The construction taking place of the new Health Plan headquarters within the downtown district’s 1100 block is a sight Abraham looks forward to seeing with his own eyes instead of imagining it based on the descriptions often offered by his father.
“Because we’ve come so often during the last 19 years, we’ve been able to see what’s happened there each time, and to be honest, it hasn’t been really all that great a lot of the time,” he admitted. “Usually we’ve seen things go away, and nothing replace them, but that’s been changing, and I’m pretty excited to drive through downtown and see what all the talk is about.
“Our parents tell us things, and it’s been much more positive the last few years, and it’s always been good to hear,” Abraham said. “Moving home is something that I’ve always thought about, and that’s why it’s always a great week when we come home.

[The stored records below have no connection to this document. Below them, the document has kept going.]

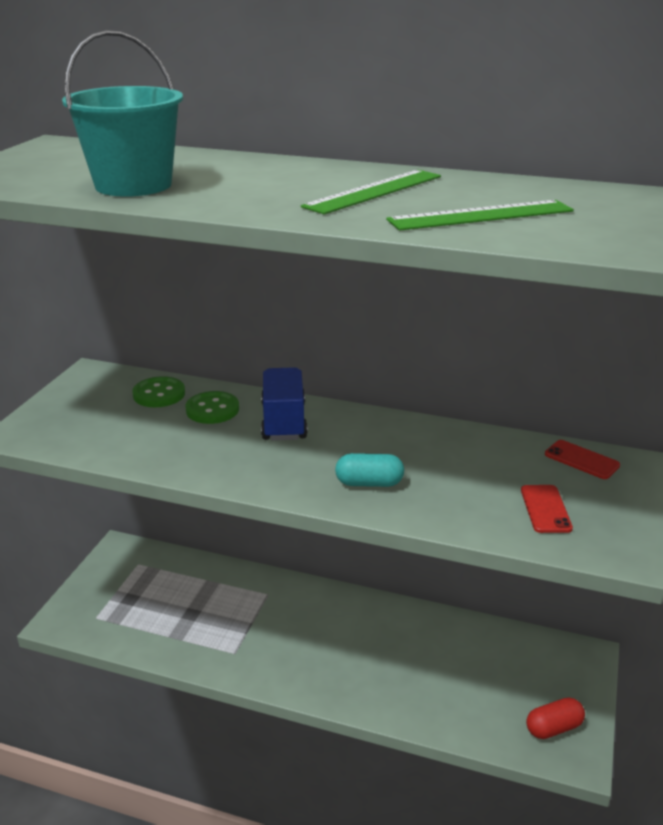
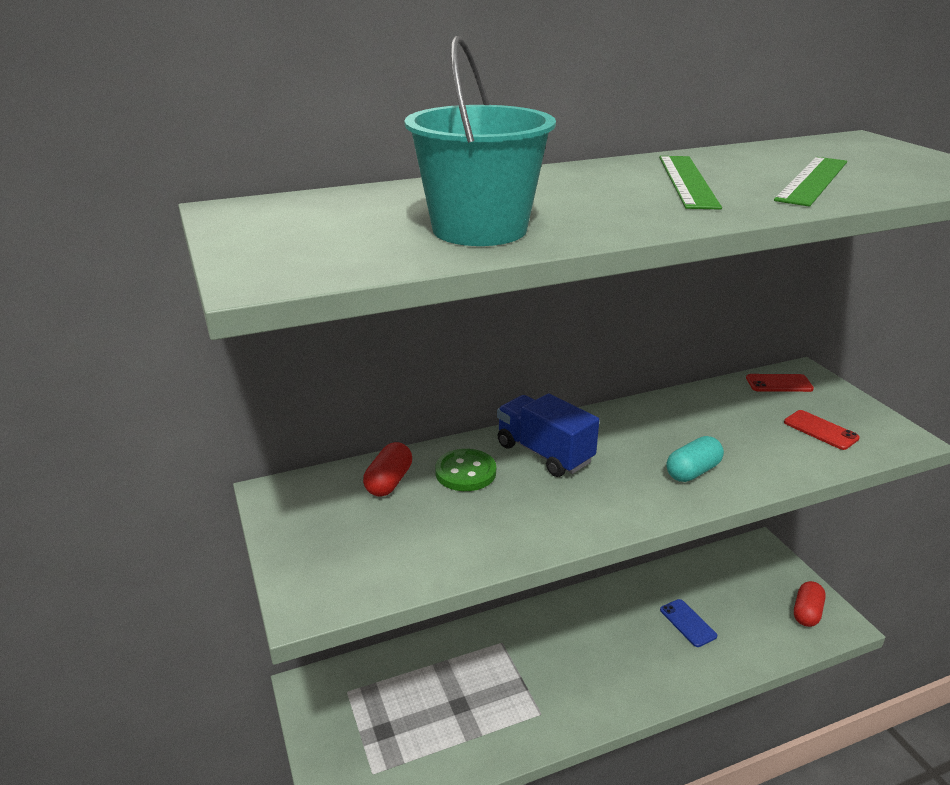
camera: 40 degrees left, 0 degrees up
green button [132,376,185,407] -> red capsule [363,442,412,497]
none -> blue phone [660,599,717,647]

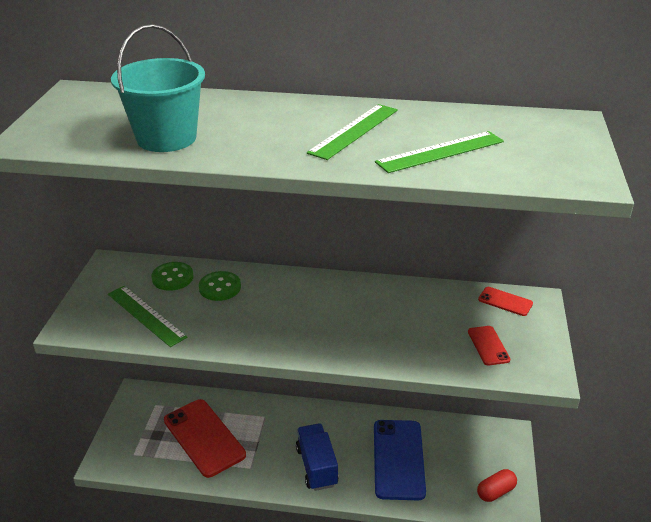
camera: 30 degrees right, 5 degrees up
red capsule [363,442,412,497] -> green button [151,262,194,291]
blue truck [497,393,599,477] -> blue truck moved to [296,424,338,491]
blue phone [660,599,717,647] -> blue phone [374,420,426,500], size x2.15
turquoise capsule [666,436,724,482] -> none
none -> green ruler [108,286,188,347]
none -> red phone [164,399,246,478]

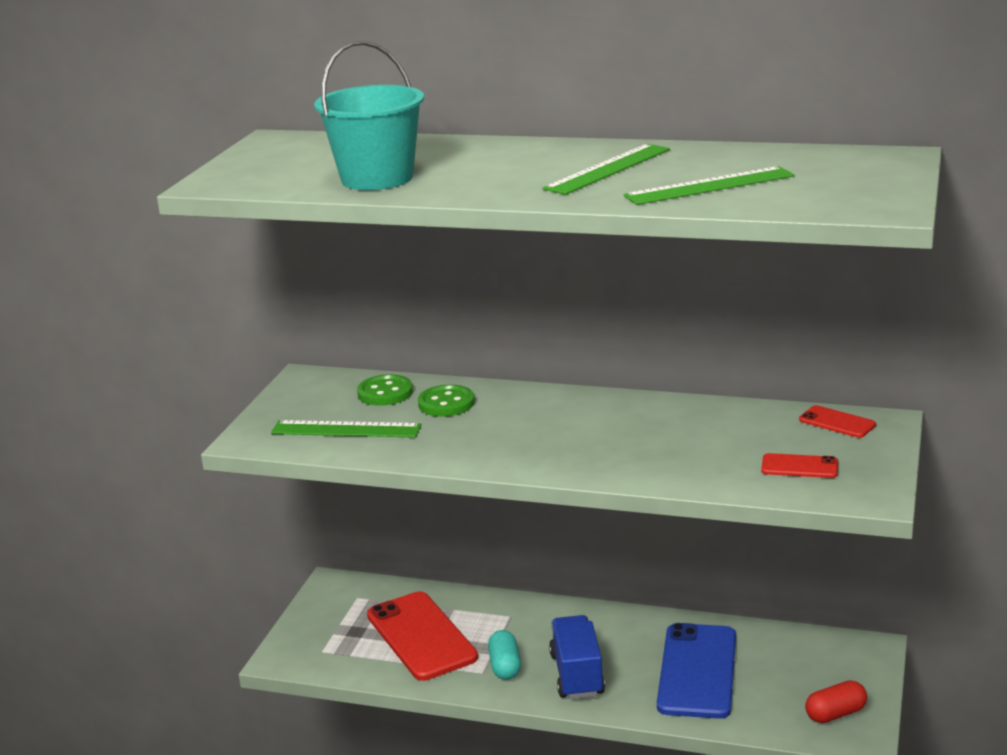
camera: 10 degrees right, 10 degrees down
green ruler [108,286,188,347] -> green ruler turned 45 degrees counterclockwise [271,420,422,438]
red phone [468,326,510,366] -> red phone turned 75 degrees counterclockwise [761,453,838,478]
none -> turquoise capsule [488,630,521,680]

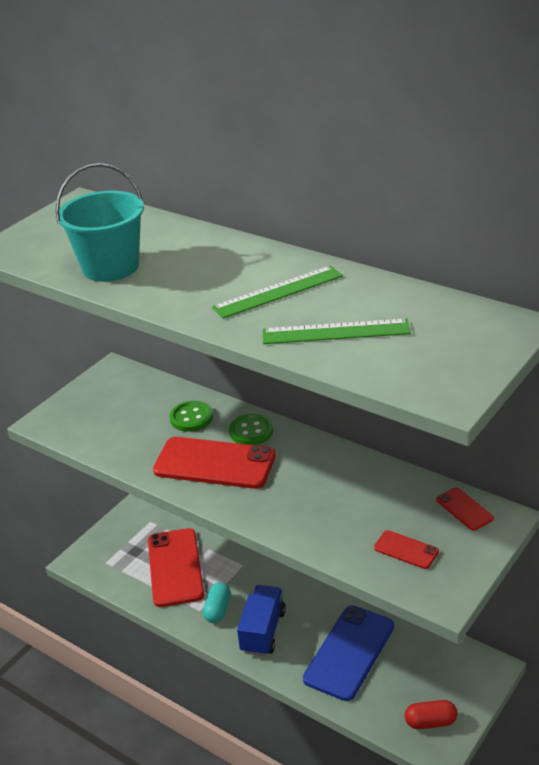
camera: 20 degrees right, 10 degrees up
green ruler [271,420,422,438] -> none
green button [357,375,413,406] -> green button moved to [229,414,273,445]
none -> red phone [153,437,276,489]

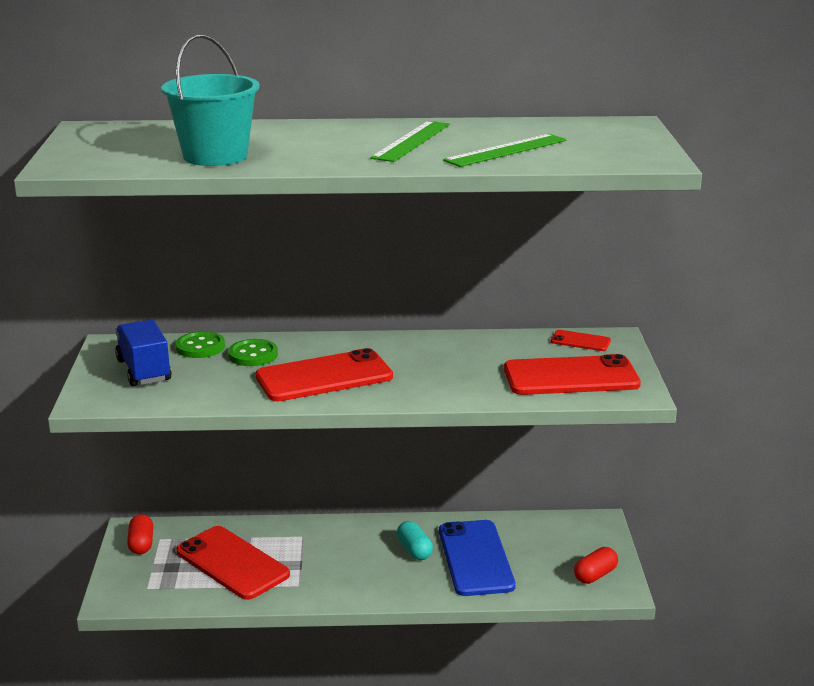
camera: 40 degrees left, 10 degrees down
turquoise capsule [203,582,231,623] -> turquoise capsule moved to [397,521,433,560]
green button [229,414,273,445] -> green button moved to [176,331,225,358]
blue truck [237,585,286,656] -> blue truck moved to [115,320,172,386]
red phone [374,530,439,569] -> red phone [504,354,641,395], size x2.15
none -> red capsule [127,514,153,554]

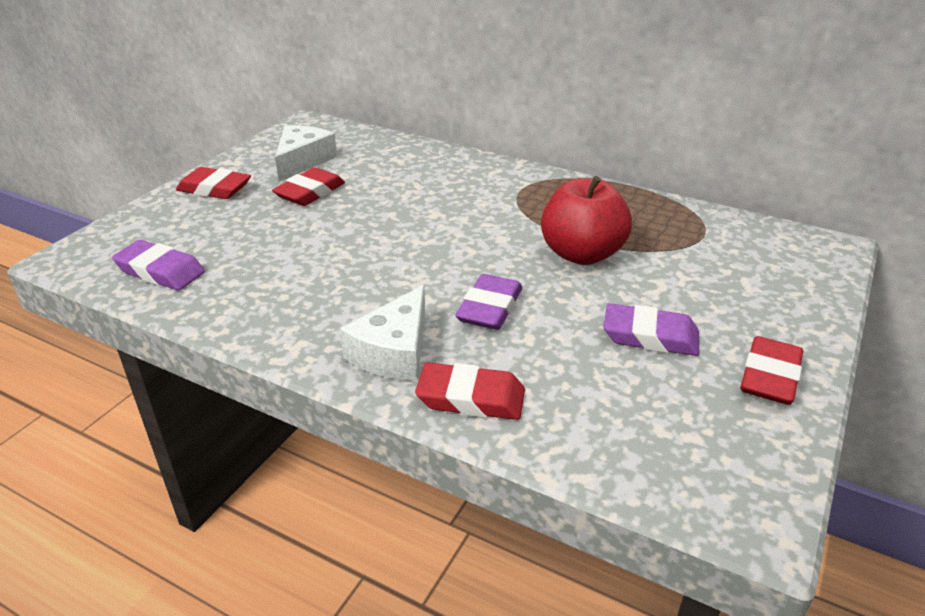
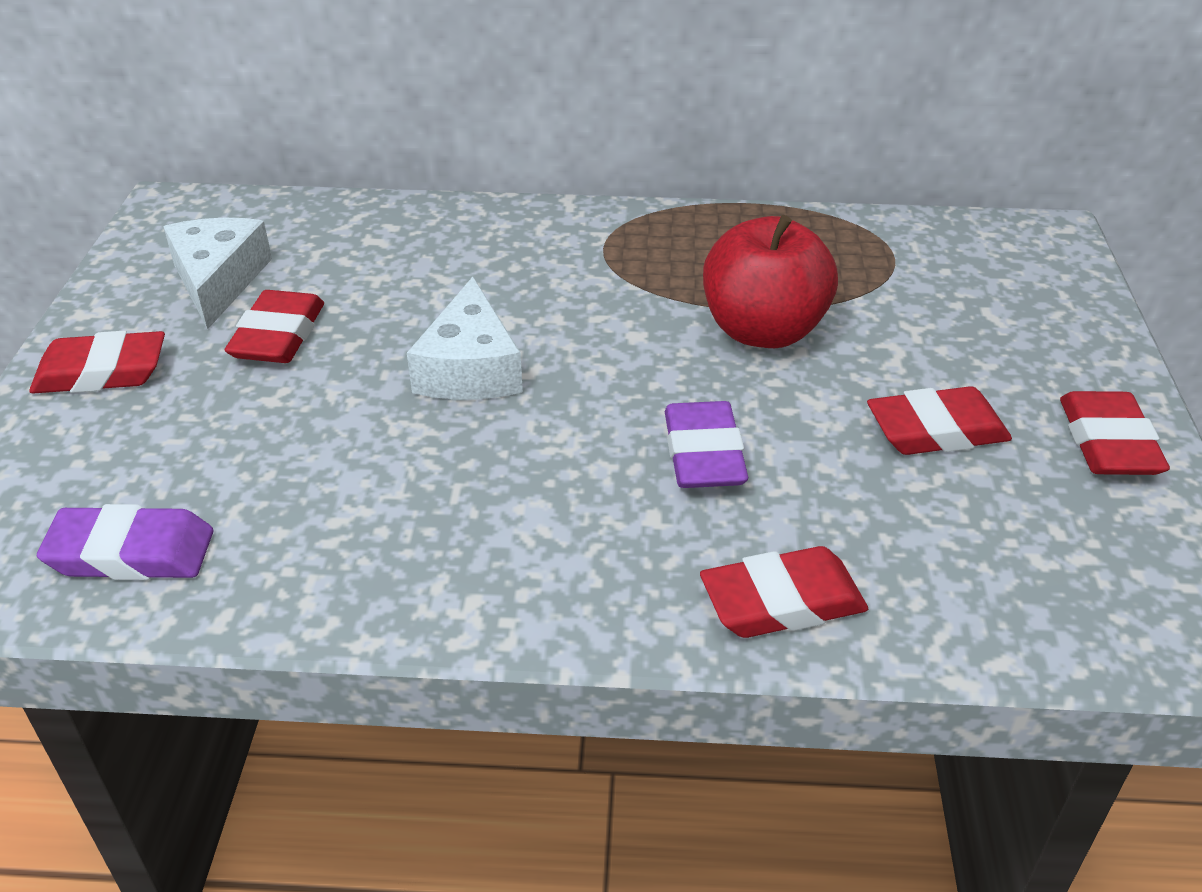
camera: 25 degrees left, 5 degrees up
white cheese [340,285,425,381] -> white cheese moved to [407,277,523,400]
purple eraser [603,303,699,356] -> red eraser [867,386,1012,455]

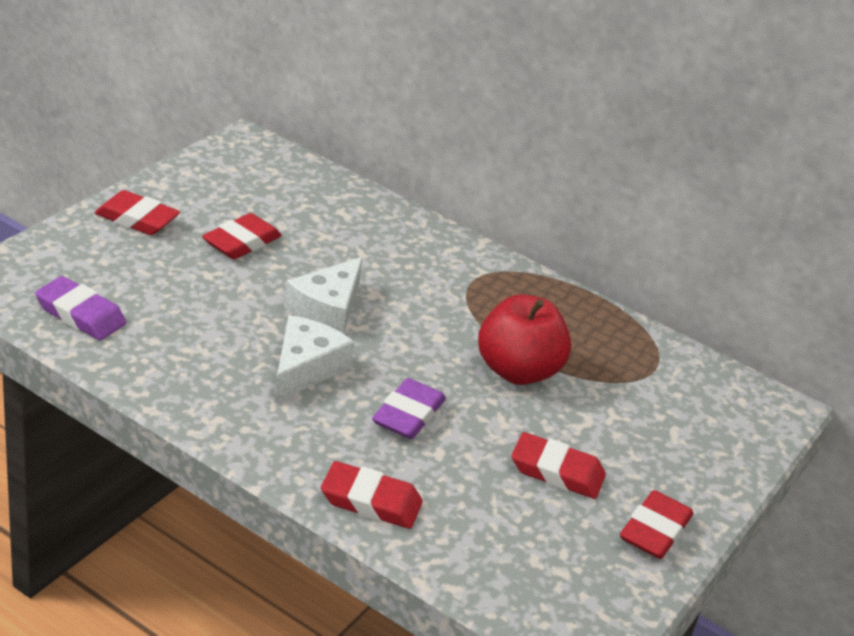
camera: 25 degrees right, 5 degrees down
white cheese [164,218,272,330] -> white cheese moved to [274,315,354,403]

But will we move back? If it’s ever really possible, it’s something I would try to talk my wife into.”
Because of his brother’s elected position on the Ohio County Commission, McCormick has been offered something of a scoop concerning the development of The Highlands along Interstate 70 near Dallas Pike, and he can still recall the day in 2003, when Tim informed him that Cabela’s Outfitters was secured as the very first tenant. Ever since, he has kept a close watch on his hometown with hope.
“And now I am very curious to see what’s going to happen in Wheeling. Is there going to be revitalization? That’s the question that I have,” McCormick admitted. “I left Wheeling in 1979 because the opportunities didn’t seem to be there even then, and you could tell that people were leaving because there was a big difference in the retail business in downtown Wheeling.
“That’s why I am very curious to see what today’s Wheeling can manage to bring back. The worst part is that when I drive through downtown Wheeling, I remember what it once was, and that’s probably unfair for people like me to do because it’s a lot of years later now,” he said. “I’ve always wanted to show my children what it was back then when I worked in the downtown, and I really haven’t been able to. But, from what I understand, there may be a new downtown developing right now.”